> _EXERCISE_
Look through the records below for the line holding "right ankle: (99, 217)". Write it out exactly, with each following line through the line holding "left ankle: (127, 199)".

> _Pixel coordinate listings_
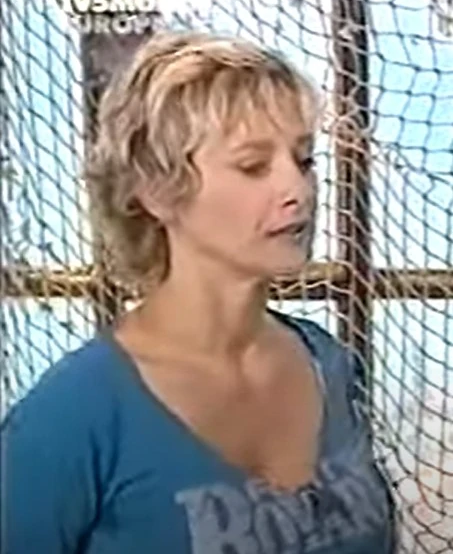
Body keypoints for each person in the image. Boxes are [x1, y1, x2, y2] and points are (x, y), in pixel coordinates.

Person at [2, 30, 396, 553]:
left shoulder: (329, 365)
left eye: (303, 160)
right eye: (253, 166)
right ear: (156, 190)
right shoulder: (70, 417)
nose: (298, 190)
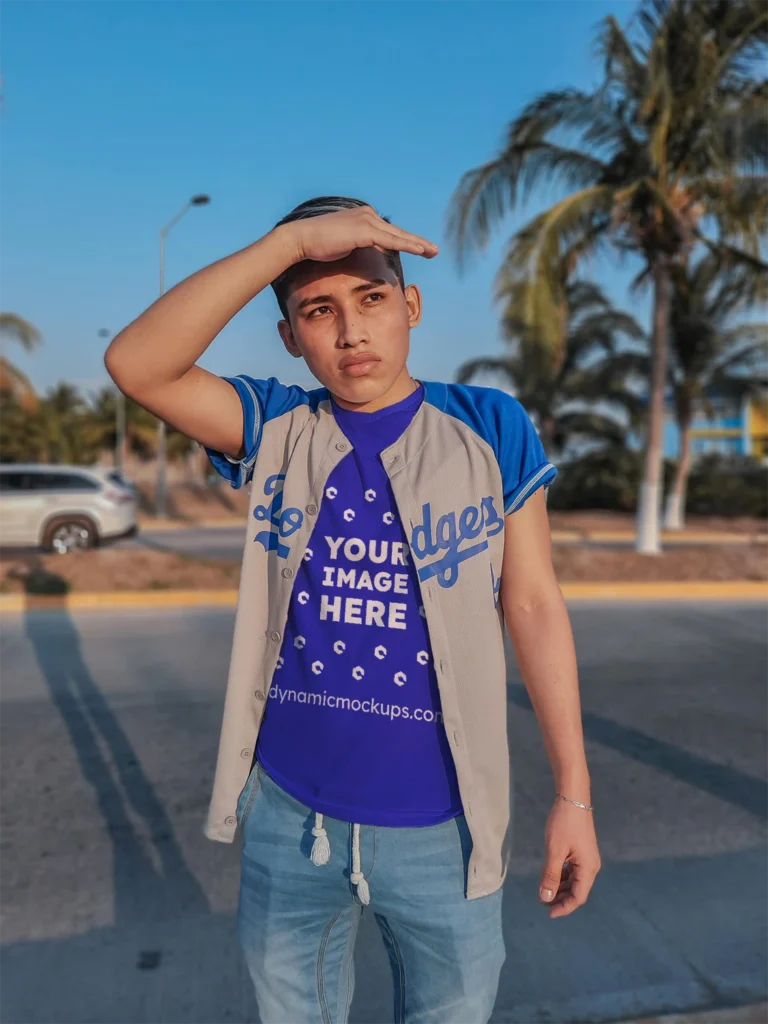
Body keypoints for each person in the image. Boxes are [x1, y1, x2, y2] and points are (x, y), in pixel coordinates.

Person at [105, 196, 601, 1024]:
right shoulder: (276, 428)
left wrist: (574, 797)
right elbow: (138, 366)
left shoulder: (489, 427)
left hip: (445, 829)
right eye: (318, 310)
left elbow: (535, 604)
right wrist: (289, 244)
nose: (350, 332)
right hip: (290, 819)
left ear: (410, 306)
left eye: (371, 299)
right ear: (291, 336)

...

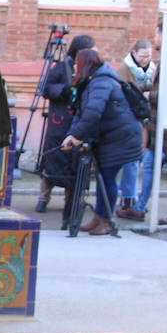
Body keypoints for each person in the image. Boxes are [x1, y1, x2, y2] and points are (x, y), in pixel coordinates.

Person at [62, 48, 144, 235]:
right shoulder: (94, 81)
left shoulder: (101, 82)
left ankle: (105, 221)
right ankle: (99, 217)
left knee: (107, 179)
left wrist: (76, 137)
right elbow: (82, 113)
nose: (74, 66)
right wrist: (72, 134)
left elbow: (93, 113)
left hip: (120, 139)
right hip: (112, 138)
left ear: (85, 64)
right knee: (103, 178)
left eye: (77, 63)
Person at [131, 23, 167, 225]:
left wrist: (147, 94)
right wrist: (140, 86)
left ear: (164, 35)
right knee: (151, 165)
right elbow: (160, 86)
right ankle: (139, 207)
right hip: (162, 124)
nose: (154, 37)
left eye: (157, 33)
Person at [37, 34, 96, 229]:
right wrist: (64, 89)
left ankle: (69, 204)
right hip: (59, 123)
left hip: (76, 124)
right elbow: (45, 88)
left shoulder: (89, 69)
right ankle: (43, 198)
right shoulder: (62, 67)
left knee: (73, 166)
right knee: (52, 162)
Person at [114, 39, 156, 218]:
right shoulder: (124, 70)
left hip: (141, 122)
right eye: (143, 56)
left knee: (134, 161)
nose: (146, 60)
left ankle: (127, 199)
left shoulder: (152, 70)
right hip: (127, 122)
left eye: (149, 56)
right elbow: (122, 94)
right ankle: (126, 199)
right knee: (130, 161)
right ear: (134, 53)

---

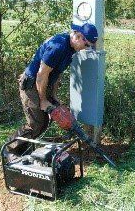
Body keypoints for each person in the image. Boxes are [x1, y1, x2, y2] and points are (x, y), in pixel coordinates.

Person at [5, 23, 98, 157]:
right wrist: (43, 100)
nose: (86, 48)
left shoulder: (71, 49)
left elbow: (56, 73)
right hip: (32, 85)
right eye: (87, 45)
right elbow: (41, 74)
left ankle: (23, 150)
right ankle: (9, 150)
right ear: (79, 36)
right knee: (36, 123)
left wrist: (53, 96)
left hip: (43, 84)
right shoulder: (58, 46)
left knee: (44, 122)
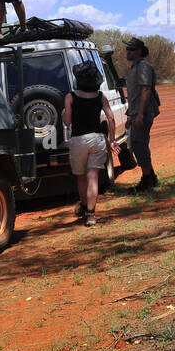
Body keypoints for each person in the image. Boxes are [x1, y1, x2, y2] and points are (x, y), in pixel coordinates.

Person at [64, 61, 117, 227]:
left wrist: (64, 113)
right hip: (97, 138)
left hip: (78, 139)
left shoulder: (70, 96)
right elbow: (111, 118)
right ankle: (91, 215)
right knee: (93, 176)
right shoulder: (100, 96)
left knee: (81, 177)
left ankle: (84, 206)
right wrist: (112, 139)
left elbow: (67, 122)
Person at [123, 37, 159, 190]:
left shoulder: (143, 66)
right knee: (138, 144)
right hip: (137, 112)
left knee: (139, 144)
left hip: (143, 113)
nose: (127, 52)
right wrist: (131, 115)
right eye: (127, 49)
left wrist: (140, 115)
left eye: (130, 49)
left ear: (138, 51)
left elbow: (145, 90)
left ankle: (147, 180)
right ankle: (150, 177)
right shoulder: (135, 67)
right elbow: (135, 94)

> _EXERCISE SOLUTION_
right ankle: (99, 217)
left knee: (107, 179)
left wrist: (76, 137)
right elbow: (82, 113)
nose: (74, 66)
right wrist: (72, 134)
left elbow: (93, 113)
left hip: (120, 139)
right hip: (112, 138)
left ear: (85, 64)
right knee: (103, 178)
left eye: (77, 63)
Person at [131, 23, 167, 225]:
left wrist: (147, 94)
right wrist: (140, 86)
left ear: (164, 35)
right knee: (151, 165)
right elbow: (160, 86)
right ankle: (139, 207)
right hip: (162, 124)
nose: (154, 37)
left eye: (157, 33)
Person at [37, 34, 96, 229]:
right wrist: (64, 89)
left ankle: (69, 204)
right hip: (59, 123)
left hip: (76, 124)
right elbow: (45, 88)
left shoulder: (89, 69)
right ankle: (43, 198)
right shoulder: (62, 67)
left knee: (73, 166)
right knee: (52, 162)
Person at [114, 39, 156, 218]:
right shoulder: (124, 70)
left hip: (141, 122)
right eye: (143, 56)
left knee: (134, 161)
nose: (146, 60)
left ankle: (127, 199)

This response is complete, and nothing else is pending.